Once – the room had dark wood paneling on the walls. It felt cheap and flimsy as I scratched my fingers over it. That part never changes. I can still feel the cheapness of the walls. I still see the dark wood blending into the black mass that coils in the corners like a snake, waiting to wrap around me and draw me into another corridor of the room. Another changing place that used to be different in my childhood memories, but returns to my dreams like a distorted film reel.

I pace around this room like a ghost. I’m alive but my spirit travels here, seeing only what it thinks it remembers – pieces of a tattered painting that aren’t coming together as it used to be when it was whole.

The room will always draw me nearer to why I’m always coming back – promising to reveal secrets but only spiraling with an old fear.

(A memory can scab, but sometimes it scars. A thin white mark reminds me of what was.)

Today the room looks different. I’m not sure what the current owners have done to it. It could be expanded. It could be knocked down and changed into something new. I won’t know.

There is no reason for me to intrude on the current owners of the house, no matter how much my curiosity cloys. Knowing wouldn’t satisfy me anyway. It would be a stranger’s house, with a stranger’s energy into it. Mine is long gone by now. The room is inviting in my dreams, and I only recognize it by my unreliable memories.

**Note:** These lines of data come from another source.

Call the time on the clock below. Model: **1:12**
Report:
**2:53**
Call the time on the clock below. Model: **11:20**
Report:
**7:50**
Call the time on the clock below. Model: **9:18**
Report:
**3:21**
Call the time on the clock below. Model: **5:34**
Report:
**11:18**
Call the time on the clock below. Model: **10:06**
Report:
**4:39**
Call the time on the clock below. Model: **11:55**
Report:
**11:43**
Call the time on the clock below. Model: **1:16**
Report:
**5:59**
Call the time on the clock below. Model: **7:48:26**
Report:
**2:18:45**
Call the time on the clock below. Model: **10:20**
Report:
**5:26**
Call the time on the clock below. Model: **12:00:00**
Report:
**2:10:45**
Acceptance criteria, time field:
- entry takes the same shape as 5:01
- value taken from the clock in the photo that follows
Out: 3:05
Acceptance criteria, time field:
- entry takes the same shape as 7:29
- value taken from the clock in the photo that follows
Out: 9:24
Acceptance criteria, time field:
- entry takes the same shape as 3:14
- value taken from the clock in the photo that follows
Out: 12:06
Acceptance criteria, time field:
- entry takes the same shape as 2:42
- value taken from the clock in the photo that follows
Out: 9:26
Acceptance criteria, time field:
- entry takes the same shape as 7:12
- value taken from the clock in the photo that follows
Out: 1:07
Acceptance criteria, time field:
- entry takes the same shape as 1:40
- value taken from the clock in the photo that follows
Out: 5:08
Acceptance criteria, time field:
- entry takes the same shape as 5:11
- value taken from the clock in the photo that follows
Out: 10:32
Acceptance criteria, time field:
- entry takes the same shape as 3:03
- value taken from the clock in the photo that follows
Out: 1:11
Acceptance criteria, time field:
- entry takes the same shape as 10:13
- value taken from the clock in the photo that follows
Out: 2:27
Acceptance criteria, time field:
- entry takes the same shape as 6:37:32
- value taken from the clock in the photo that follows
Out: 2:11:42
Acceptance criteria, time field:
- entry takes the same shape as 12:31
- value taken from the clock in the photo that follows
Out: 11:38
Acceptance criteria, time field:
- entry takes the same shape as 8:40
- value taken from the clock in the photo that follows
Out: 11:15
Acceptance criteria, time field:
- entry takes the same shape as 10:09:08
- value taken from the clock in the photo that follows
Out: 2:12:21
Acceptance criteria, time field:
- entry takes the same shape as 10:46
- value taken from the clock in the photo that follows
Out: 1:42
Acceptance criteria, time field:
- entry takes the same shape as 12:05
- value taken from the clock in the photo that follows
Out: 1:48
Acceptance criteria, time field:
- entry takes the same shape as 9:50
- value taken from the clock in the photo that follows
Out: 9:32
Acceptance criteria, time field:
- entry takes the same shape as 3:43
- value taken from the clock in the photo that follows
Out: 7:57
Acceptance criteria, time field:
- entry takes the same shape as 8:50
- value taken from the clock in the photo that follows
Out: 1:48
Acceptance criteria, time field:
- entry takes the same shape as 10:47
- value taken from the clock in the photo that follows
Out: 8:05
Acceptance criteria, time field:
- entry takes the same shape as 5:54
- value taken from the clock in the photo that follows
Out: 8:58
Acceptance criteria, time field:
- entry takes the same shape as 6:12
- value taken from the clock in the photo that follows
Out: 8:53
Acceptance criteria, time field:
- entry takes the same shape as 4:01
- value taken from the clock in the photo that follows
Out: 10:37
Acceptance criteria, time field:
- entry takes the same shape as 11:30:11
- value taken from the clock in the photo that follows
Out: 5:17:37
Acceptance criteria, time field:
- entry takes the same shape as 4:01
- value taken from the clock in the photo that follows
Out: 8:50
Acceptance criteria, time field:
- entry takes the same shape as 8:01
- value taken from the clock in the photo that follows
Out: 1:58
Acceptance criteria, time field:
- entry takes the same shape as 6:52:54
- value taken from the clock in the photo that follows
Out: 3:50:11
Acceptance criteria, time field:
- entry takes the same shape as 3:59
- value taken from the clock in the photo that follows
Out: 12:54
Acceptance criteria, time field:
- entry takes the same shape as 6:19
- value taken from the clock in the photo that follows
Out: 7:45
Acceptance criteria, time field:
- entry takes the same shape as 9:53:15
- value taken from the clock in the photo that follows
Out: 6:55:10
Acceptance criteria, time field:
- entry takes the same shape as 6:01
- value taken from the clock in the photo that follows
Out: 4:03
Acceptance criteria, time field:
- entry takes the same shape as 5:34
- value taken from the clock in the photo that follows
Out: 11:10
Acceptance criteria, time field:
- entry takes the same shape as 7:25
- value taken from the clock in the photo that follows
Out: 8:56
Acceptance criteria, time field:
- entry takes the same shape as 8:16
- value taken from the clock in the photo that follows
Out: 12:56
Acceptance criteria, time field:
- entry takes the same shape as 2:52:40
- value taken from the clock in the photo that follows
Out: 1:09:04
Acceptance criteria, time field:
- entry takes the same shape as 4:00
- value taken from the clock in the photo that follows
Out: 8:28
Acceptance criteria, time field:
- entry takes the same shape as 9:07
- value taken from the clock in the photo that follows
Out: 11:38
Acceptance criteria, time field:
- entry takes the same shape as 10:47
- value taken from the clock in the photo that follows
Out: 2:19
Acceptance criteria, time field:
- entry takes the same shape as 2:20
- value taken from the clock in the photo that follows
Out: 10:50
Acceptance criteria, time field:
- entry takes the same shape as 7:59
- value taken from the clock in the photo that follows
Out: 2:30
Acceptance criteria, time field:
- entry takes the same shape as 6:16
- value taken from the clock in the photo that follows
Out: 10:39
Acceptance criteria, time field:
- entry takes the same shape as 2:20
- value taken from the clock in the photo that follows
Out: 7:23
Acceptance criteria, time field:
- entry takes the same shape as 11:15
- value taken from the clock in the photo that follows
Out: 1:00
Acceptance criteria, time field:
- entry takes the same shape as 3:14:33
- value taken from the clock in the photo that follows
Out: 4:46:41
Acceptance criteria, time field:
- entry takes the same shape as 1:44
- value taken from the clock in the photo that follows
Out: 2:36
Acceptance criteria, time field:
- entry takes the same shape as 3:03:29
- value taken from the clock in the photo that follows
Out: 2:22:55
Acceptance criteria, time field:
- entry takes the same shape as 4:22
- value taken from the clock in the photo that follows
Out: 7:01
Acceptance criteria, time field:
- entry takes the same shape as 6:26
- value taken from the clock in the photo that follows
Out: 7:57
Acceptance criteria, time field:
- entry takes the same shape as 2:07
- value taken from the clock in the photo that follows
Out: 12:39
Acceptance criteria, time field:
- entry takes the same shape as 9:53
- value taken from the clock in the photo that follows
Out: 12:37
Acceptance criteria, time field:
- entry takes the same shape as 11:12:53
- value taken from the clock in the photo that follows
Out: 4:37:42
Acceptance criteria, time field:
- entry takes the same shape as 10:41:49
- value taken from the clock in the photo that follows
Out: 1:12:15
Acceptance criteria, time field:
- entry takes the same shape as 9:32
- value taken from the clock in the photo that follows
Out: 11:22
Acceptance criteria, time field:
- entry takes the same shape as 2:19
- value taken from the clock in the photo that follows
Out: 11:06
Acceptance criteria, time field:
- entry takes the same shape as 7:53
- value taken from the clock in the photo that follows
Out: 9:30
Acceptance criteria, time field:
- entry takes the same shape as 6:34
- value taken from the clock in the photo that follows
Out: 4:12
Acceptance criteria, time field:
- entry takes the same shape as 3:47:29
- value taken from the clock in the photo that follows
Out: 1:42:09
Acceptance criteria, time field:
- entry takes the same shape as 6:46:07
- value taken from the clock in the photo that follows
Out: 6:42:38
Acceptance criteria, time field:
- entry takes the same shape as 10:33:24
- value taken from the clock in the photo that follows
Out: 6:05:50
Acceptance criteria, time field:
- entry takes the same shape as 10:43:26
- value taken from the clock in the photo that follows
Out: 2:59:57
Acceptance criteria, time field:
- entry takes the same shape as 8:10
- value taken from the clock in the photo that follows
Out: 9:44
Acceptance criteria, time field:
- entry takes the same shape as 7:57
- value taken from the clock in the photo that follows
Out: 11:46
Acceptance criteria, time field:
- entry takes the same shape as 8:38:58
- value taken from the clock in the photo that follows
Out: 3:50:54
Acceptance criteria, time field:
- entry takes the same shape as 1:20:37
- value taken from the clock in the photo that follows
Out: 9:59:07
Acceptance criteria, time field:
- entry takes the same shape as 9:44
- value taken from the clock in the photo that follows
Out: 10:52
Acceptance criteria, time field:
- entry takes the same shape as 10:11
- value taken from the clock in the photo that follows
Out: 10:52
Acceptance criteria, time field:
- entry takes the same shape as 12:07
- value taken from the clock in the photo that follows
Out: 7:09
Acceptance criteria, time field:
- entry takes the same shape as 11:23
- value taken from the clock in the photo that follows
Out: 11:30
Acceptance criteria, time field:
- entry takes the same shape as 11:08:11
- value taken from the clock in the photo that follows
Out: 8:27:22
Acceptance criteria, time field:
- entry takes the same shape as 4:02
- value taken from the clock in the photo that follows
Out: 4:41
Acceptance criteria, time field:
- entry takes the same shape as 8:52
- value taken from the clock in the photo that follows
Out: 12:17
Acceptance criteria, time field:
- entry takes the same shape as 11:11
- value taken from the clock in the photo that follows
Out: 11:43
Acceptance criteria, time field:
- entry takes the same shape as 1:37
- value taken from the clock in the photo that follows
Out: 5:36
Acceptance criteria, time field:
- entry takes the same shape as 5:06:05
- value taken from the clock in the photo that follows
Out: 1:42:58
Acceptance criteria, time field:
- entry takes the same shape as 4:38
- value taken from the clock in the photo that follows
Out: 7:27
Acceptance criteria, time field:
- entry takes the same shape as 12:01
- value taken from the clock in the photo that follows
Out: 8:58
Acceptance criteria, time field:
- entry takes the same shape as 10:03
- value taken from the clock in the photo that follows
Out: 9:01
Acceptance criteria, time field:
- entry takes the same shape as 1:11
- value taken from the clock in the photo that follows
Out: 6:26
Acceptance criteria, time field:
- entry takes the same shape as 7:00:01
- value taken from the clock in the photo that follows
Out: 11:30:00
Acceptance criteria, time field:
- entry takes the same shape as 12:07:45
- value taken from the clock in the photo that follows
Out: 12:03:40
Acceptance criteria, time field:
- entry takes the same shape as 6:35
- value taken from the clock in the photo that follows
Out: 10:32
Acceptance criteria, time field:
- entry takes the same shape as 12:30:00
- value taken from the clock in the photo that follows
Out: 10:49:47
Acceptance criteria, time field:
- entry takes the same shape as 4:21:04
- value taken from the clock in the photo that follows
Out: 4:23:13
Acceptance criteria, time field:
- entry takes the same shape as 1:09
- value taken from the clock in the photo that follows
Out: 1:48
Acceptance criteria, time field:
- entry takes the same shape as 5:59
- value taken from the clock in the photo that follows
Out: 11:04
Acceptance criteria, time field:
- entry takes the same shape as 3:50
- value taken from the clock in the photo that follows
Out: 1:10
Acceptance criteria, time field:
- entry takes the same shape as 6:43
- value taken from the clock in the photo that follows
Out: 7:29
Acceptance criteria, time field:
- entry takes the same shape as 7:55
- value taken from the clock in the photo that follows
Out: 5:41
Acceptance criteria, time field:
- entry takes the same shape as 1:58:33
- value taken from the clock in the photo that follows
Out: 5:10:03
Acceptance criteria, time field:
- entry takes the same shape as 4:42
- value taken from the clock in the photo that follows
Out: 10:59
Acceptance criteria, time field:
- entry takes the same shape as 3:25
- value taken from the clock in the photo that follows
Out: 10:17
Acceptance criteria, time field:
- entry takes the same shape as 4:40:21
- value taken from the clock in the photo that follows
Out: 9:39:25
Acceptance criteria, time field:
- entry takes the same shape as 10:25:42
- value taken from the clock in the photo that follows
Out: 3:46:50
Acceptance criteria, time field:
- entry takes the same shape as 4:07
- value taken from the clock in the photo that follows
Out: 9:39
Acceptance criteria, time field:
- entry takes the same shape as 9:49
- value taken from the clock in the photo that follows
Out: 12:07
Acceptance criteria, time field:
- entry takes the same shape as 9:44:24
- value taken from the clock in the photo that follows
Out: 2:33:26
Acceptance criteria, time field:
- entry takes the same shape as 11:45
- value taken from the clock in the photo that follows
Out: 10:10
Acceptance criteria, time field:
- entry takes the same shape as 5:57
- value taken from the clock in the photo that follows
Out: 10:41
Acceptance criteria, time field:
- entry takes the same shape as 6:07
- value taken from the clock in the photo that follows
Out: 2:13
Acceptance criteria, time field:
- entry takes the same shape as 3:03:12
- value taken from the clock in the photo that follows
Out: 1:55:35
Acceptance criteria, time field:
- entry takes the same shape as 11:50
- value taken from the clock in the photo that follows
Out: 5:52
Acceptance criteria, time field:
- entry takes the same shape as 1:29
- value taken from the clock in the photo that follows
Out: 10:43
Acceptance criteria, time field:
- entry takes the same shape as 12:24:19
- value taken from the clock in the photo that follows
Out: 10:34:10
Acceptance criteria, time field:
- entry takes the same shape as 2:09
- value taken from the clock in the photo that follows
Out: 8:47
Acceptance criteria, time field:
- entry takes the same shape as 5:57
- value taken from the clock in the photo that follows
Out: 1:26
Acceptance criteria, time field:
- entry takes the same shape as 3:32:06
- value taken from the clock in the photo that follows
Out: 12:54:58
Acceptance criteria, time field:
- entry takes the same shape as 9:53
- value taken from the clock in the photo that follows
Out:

Instead, my dreams paint me different pictures, trying to guess at what it used to be, filling in the blanks of yesterdays with the absurdities of my own mind.

Will I someday release the room inside my dreams – the room that once was my playroom when I was little? I don’t believe so.

Something is still lurking there. A secret that must be told. A shield is protecting me from whatever really happened in there, and why I keep coming back to it, why it draws me from the real world into a mad world of phantoms and fears.

The room is an open invitation, but the language is all wrong. The message is tangled and tattered. Maybe the truth is lost forever.

But I keep returning to it. I keep existing in a room that is gone from time, but never gone beyond the waking world.

Part of “The House of Wasps: An Unreliable Memoir” which is a new project of mine.